Rewrite every entry with "top-left" changed to "upper-left" and nothing else altered. Leave the pictures out of your answer.

Segment Open

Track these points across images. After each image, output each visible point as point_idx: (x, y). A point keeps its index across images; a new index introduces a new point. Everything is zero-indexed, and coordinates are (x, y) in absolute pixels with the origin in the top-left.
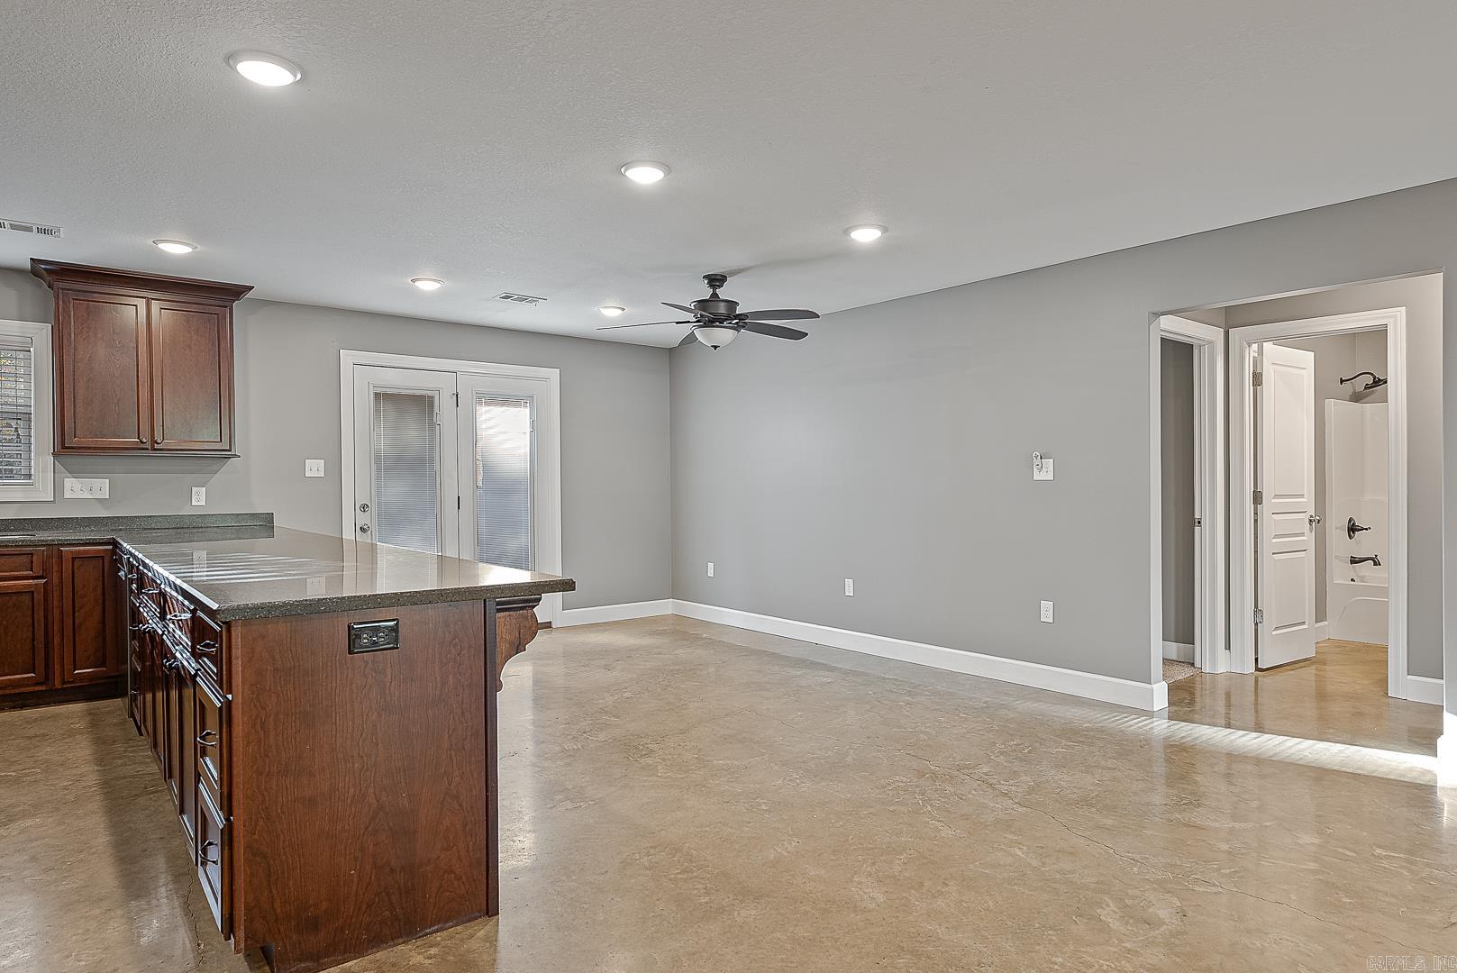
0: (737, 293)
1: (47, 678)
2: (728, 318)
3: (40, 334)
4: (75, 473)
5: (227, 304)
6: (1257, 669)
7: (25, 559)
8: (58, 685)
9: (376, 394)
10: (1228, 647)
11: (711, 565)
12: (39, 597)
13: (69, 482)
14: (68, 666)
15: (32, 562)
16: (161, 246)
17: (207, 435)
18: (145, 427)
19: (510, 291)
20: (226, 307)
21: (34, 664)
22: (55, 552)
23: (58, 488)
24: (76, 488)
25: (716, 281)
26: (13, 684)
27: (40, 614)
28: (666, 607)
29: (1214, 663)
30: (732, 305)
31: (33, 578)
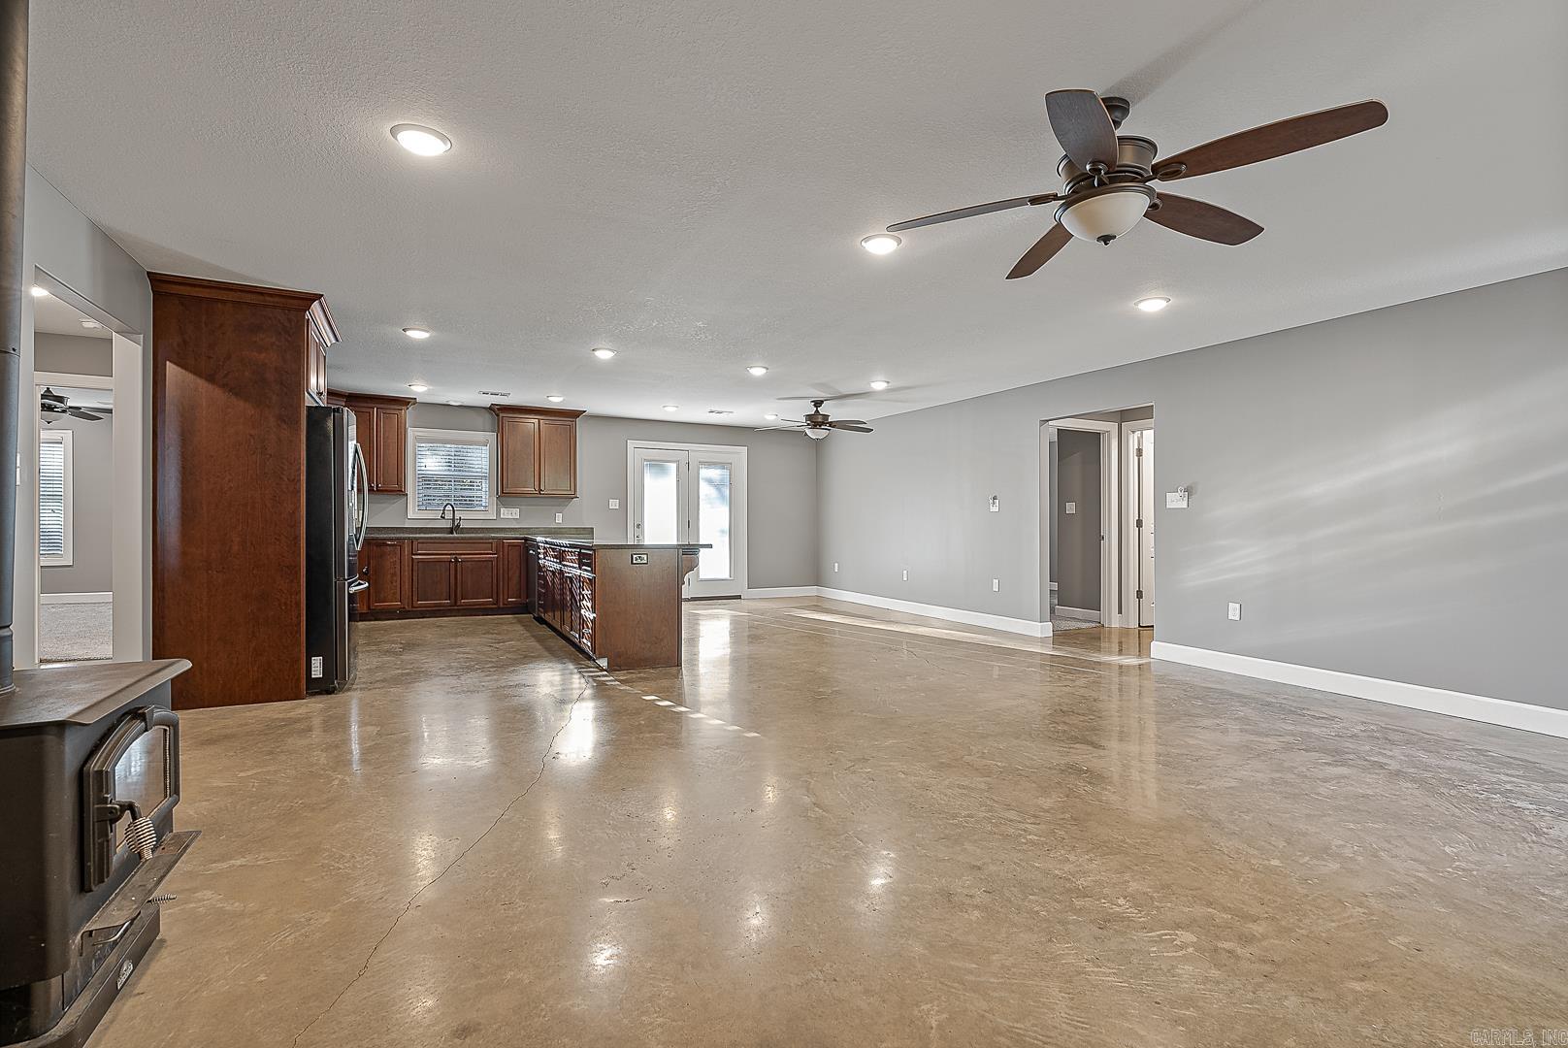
0: (828, 409)
1: (497, 601)
2: (823, 423)
3: (492, 437)
4: (506, 506)
5: (573, 419)
6: (1140, 626)
7: (489, 545)
8: (501, 606)
10: (1120, 612)
11: (836, 565)
12: (494, 563)
13: (504, 511)
14: (506, 597)
15: (491, 547)
16: (550, 398)
17: (563, 488)
18: (537, 483)
19: (713, 409)
20: (573, 422)
21: (492, 594)
22: (502, 542)
23: (498, 513)
24: (505, 513)
25: (818, 404)
26: (483, 603)
27: (495, 572)
28: (812, 591)
29: (1110, 622)
30: (826, 417)
31: (493, 554)
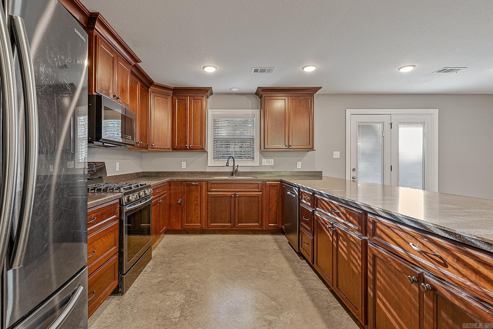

Segment Closed

▶ [Task response]
Track these points across images. After each image, output each visible point as point_idx: (x, y). A point keeps its index across images; a new index introduces a new point. Everything is zero-indexed, and coordinates are (x, y) in absolute pixels with the origin in the upper-left.
0: (737, 293)
1: (47, 678)
2: (728, 318)
3: (40, 334)
4: (75, 473)
5: (227, 304)
6: (1257, 669)
7: (25, 559)
8: (58, 685)
9: (376, 394)
10: (1228, 647)
11: (711, 565)
12: (39, 597)
13: (69, 482)
14: (68, 666)
15: (32, 562)
16: (161, 246)
17: (207, 435)
18: (145, 427)
19: (510, 291)
20: (226, 307)
21: (34, 664)
22: (55, 552)
23: (58, 488)
24: (76, 488)
25: (716, 281)
26: (13, 684)
27: (40, 614)
28: (666, 607)
29: (1214, 663)
30: (732, 305)
31: (33, 578)
0: (828, 409)
1: (497, 601)
2: (823, 423)
3: (492, 437)
4: (506, 506)
5: (573, 419)
6: (1140, 626)
7: (489, 545)
8: (501, 606)
10: (1120, 612)
11: (836, 565)
12: (494, 563)
13: (504, 511)
14: (506, 597)
15: (491, 547)
16: (550, 398)
17: (563, 488)
18: (537, 483)
19: (713, 409)
20: (573, 422)
21: (492, 594)
22: (502, 542)
23: (498, 513)
24: (505, 513)
25: (818, 404)
26: (483, 603)
27: (495, 572)
28: (812, 591)
29: (1110, 622)
30: (826, 417)
31: (493, 554)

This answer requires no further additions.